Em 2017, o plenário do Supremo Tribunal Federal (STF) decidiu pela constitucionalidade de pagamento de férias a prefeitos e vices. Por maioria, venceu o voto proposto pelo ministro Luís Roberto Barroso, que divergiu parcialmente do relator, ministro Marco Aurélio. A decisão mudou um entendimento do Tribunal de Justiça do Rio Grande do Sul (TJ-RS), que havia julgado inconstitucional uma lei municipal que previa o pagamento de verba de representação, terço de férias e 13º aos ocupantes do Executivo local. Para o TJ, a norma feriria o dispositivo constitucional que impede o acréscimo de qualquer gratificação, adicional, abono, prêmio, verba de remuneração ou outra parcela remuneratória aos subsídios dos detentores de mandatos eletivos. Com o entendimento dos ministros Luiz Fux, que seguiu a divergência aberta pelo ministro Barroso, Teori Zavascki, Rosa Weber, Dias Toffoli e Gilmar Mendes, o terço de férias e o 13º ficaram garantidos como direitos de todos os trabalhadores, inclusive dos agentes políticos.

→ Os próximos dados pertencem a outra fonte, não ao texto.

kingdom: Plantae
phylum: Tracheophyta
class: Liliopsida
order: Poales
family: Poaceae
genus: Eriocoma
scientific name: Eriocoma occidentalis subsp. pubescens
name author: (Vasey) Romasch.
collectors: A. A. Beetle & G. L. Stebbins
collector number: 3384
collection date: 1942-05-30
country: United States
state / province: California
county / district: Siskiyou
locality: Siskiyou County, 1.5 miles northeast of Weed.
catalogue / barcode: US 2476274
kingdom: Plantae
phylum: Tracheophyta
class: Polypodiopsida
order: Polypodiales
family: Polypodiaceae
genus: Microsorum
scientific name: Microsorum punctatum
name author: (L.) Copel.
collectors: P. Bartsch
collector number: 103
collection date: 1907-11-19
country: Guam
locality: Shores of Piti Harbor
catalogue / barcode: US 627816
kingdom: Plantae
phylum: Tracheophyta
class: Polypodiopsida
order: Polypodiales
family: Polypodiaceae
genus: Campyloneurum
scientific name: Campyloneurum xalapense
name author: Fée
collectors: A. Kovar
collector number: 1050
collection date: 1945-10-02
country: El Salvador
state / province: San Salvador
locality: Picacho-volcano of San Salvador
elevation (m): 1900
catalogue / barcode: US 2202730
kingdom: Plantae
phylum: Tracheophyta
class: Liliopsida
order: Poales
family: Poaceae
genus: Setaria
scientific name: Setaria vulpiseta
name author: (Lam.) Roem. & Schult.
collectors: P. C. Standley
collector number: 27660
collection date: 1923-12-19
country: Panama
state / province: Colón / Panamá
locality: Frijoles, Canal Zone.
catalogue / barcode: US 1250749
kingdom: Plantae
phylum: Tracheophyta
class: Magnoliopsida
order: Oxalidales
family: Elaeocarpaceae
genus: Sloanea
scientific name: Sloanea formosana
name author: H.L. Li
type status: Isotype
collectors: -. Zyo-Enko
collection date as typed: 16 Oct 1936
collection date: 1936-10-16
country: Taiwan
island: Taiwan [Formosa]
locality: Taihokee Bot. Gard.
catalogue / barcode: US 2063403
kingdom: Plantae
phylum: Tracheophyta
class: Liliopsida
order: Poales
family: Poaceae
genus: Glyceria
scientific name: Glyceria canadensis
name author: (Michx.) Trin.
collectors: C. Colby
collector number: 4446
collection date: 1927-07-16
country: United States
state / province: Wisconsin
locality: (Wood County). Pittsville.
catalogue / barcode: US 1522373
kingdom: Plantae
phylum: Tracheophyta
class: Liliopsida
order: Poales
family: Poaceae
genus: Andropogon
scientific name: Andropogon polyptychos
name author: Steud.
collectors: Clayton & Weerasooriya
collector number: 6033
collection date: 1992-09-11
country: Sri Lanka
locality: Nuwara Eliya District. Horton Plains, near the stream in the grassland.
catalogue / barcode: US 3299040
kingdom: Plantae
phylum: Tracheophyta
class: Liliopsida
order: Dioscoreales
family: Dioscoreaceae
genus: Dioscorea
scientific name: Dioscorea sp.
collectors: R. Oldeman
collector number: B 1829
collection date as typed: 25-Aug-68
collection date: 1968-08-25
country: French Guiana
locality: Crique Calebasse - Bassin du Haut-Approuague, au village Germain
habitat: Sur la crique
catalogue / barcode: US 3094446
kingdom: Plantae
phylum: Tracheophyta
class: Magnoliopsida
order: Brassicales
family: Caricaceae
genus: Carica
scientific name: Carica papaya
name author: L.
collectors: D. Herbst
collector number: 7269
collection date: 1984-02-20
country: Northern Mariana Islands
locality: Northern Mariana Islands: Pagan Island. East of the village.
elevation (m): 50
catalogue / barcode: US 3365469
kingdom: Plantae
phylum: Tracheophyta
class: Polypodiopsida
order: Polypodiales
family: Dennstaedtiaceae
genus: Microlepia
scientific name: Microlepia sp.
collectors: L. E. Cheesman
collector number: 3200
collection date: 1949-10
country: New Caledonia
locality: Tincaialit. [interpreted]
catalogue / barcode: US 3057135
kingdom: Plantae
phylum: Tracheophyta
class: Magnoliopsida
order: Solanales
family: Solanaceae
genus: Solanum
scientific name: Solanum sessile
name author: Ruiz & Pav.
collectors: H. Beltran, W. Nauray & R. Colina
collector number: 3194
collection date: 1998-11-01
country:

No caso dos valores pagos pela prefeitura, é possível dizer que a administração cumpriu com os novos entendimentos das cortes a respeito do caso, mas é a comprovação dos períodos e seus respectivos pagamentos que precisam ser melhor demonstrados para identificar se o ex-prefeito gozou dos períodos de férias sem receber regularmente no período. A inconsistência da resposta da administração atual em não detalhar todos os procedimentos acaba demonstrando que ainda há muito o que ser feito para garantir uma efetiva transparência das contas do Executivo.